• _Extracted records_
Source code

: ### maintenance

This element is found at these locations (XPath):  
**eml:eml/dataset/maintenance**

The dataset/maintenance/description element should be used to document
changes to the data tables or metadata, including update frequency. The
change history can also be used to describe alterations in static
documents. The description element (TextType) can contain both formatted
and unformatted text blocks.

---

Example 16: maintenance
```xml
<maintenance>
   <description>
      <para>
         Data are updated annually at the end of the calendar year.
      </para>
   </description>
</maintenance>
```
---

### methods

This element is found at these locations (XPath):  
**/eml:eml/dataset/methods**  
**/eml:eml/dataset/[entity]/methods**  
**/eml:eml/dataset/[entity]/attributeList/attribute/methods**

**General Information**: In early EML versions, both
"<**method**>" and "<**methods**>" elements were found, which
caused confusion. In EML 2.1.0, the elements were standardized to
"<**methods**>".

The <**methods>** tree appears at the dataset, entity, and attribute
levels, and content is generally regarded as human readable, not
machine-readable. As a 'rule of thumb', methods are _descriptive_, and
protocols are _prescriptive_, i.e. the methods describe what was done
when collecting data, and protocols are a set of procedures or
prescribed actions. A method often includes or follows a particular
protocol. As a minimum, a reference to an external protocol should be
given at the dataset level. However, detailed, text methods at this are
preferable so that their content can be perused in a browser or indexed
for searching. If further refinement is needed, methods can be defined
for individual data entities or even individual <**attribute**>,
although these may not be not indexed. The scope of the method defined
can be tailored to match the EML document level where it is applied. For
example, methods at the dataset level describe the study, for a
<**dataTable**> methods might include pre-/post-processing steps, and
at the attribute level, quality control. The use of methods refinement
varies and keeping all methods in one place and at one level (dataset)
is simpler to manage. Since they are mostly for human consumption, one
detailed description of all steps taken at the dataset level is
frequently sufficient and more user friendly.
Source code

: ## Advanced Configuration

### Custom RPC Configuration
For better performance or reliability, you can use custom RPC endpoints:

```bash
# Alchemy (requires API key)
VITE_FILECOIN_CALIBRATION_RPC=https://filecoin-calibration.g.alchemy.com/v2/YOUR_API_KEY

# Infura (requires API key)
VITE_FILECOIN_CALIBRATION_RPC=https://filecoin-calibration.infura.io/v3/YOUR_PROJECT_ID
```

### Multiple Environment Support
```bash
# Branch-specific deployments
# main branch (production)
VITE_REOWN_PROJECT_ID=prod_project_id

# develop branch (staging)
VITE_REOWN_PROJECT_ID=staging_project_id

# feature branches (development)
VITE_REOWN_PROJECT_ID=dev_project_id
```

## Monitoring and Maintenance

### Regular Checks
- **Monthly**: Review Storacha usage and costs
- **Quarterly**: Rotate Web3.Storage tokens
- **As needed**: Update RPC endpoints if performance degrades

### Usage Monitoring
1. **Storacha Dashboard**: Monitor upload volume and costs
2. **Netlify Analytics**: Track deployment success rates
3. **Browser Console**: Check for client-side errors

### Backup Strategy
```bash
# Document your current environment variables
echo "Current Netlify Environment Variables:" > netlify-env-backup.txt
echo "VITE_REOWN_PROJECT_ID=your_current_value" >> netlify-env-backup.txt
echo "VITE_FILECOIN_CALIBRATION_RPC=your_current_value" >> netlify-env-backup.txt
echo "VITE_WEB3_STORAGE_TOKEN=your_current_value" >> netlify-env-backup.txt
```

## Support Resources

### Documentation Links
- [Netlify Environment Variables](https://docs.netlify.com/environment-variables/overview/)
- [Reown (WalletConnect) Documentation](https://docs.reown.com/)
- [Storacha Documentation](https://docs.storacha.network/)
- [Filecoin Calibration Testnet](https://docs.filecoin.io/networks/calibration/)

...

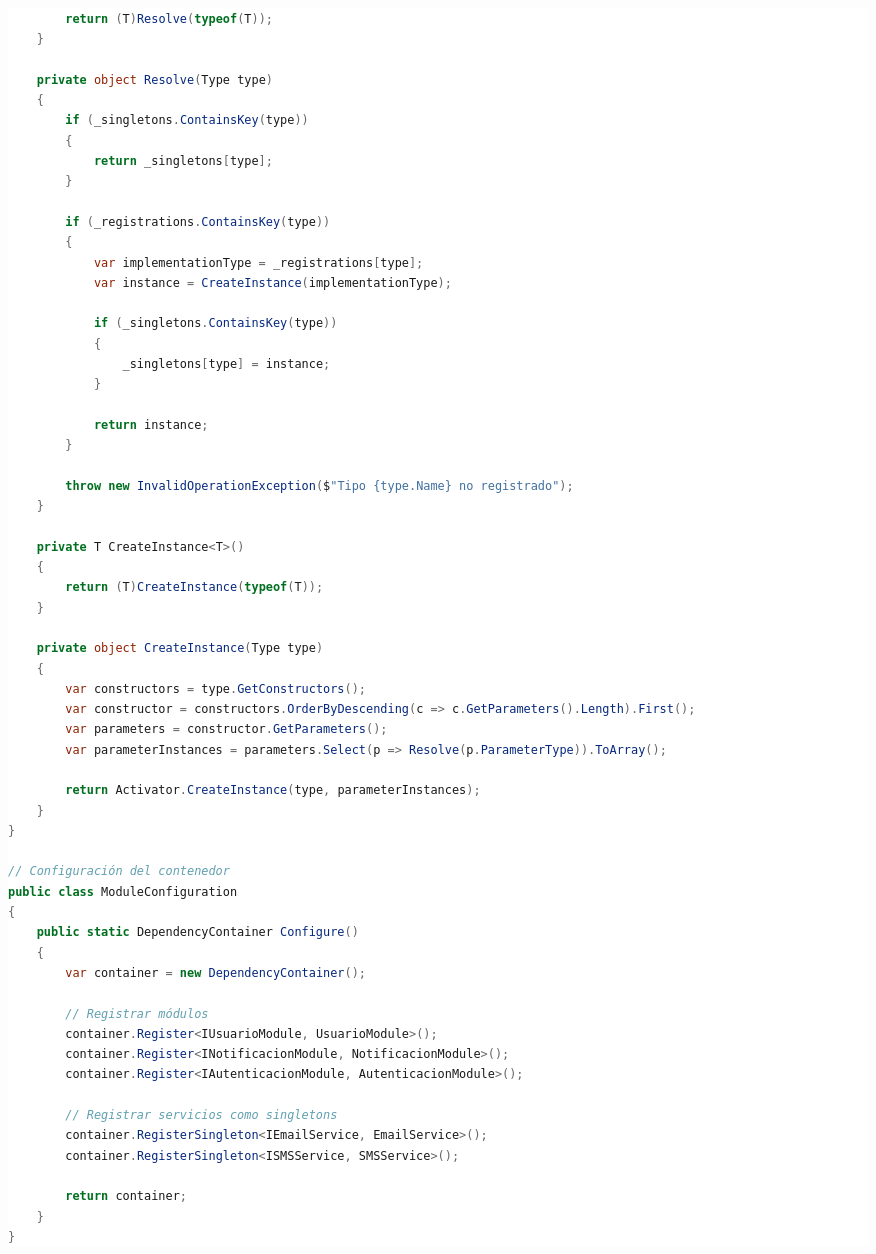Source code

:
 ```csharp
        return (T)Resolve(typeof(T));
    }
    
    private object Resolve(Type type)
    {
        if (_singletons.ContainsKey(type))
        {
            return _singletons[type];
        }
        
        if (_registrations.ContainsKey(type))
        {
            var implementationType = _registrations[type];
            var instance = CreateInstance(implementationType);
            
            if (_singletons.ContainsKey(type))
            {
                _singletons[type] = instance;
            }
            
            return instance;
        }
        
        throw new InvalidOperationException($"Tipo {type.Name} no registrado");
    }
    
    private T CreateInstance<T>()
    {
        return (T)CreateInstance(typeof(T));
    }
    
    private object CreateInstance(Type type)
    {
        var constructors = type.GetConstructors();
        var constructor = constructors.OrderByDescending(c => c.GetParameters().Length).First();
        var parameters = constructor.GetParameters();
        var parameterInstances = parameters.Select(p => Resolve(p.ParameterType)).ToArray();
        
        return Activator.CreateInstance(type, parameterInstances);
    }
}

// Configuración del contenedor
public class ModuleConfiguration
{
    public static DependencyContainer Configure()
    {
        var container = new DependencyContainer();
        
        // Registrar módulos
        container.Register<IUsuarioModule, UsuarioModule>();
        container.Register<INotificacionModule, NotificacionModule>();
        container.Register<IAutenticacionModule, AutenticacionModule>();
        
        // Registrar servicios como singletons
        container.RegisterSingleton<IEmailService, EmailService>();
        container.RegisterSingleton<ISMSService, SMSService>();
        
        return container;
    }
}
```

• _Work required_
Of the entries above, how many lines hold the word "protocols"? Give back only that number.

• _Written solution_
2